_Passage to read:_
________________________________________

I have worked at a retail store for nine years. Last year I requested a change in my schedule because of a medical disability.
We all work shifts and I am a full-time employee.
I have submitted many notes from my doctor, and also work-capacity forms, but my employer has not complied with any instructions. I feel they should accommodate me and they say they have to accommodate the business.
Do I have any rights? Should my work comply with my doctor's letters?
I am stressed and frustrated because this has gone on for months.
THE FIRST ANSWER
Michelle Henry Partner with Borden Ladner Gervais LLP, Toronto
While employers have a duty to accommodate employees with disabilities and must make every effort to provide reasonable accommodation, it is important to note that the duty is not unlimited. Providing an employee with specific shifts may be necessary in some instances, and may seem like an easy request to accommodate; however, the reality for many retailers is that it is sometimes beyond the realm of their obligation.
For example, if you are requesting that the employer schedule you for only morning shifts, at a less busy time when additional staff is not required, such accommodation may very well amount to undue hardship for a retailer with very low profit margins. It may not be useful work for the employer and will add additional costs. Similarly, accommodating certain shifts may add unnecessary costs. For instance, if the store is open for eight hours on a Saturday but an employee requests a six-hour shift, the company may then need to schedule another employee and would be required under law to pay this second employee at least three hours' pay.
Employees should also provide sufficient medical documents to substantiate any specific accommodation request. It is not clear whether the medical documents provided to the employer simply indicate that the employee cannot work certain hours without additional information. If that is the case, it may be prudent to provide the employer with more detailed medical documentation, clearly explaining the nature of restrictions and the prognosis for recovery.

________________________________________

_Extracted entries:_

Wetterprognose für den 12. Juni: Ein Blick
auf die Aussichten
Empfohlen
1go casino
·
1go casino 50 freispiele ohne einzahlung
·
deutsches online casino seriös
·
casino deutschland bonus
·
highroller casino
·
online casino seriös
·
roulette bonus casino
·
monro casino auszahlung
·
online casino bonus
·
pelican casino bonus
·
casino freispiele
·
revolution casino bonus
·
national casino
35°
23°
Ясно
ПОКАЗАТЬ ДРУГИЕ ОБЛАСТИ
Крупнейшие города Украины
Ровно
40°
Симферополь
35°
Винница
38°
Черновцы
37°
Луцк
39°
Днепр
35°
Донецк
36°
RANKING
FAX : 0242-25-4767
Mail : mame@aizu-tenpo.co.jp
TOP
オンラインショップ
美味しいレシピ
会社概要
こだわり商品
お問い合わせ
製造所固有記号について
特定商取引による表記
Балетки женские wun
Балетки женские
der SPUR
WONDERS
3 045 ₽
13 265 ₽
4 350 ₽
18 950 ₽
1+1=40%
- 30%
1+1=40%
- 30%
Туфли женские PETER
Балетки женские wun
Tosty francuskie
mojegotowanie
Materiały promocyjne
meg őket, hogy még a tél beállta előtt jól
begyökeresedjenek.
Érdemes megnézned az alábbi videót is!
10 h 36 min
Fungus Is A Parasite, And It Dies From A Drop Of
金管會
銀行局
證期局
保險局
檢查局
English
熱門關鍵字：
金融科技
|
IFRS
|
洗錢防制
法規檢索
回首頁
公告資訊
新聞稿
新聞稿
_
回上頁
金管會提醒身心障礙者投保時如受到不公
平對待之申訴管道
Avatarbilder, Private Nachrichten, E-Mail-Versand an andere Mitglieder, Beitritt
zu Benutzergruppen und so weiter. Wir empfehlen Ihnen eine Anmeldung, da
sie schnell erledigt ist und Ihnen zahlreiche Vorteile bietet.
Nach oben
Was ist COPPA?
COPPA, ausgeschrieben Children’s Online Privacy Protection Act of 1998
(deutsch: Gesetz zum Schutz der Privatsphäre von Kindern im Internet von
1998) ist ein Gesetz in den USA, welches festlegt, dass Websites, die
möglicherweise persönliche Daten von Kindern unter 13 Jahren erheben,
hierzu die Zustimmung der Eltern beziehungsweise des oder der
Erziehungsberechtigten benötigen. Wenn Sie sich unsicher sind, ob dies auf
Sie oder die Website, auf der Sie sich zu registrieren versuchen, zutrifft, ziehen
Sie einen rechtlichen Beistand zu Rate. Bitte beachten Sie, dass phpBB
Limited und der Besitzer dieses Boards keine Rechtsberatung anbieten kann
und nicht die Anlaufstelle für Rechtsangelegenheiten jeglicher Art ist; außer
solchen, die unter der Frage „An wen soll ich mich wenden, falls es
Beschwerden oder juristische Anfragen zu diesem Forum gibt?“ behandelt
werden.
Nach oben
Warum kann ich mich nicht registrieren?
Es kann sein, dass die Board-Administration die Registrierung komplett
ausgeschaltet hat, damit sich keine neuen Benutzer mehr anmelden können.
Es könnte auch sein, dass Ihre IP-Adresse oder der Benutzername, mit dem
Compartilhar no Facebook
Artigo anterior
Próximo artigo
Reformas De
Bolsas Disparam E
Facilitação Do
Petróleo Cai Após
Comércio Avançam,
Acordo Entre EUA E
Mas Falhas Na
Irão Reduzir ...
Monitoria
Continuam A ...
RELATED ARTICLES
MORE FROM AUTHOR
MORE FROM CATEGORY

________________________________________

_Exercise tasks:_
• A. Could you transcribe the workplace accommodation column, starting with "THE FIRST ANSWER" and going on through "of their obligation."?
• B. Would you go on with the workplace accommodation column from the point where it ends?
The records have nothing to do with the workplace accommodation column.

_Expected results:_
• A.
THE FIRST ANSWER
Michelle Henry Partner with Borden Ladner Gervais LLP, Toronto
While employers have a duty to accommodate employees with disabilities and must make every effort to provide reasonable accommodation, it is important to note that the duty is not unlimited. Providing an employee with specific shifts may be necessary in some instances, and may seem like an easy request to accommodate; however, the reality for many retailers is that it is sometimes beyond the realm of their obligation.

• B.
Lastly, it is also important to keep in mind that accommodating disability is a multiparty affair – employees also have a duty to co-operate by being flexible and accepting reasonable accommodation provided. Employees cannot insist on a preferred shift where reasonable accommodation has been offered.
THE SECOND ANSWER
Zuleika Sgro Director of people, Saje Natural Wellness, Vancouver
You are a key part of helping your employer understand your need for accommodation.
I would encourage you to supply your employer with all the information necessary to accommodate you. That goes beyond providing doctors' notes to speaking with your employer about what you need to do your job safely. It also includes suggesting solutions.
Keep an open mind and talk to your employer and doctor about the levels and kinds of accommodation available to you. It could mean modifying certain aspects of your job for a certain period of time, at which point the arrangement could be reassessed.
Sitting down with your employer will help him or her better understand your needs and vice versa.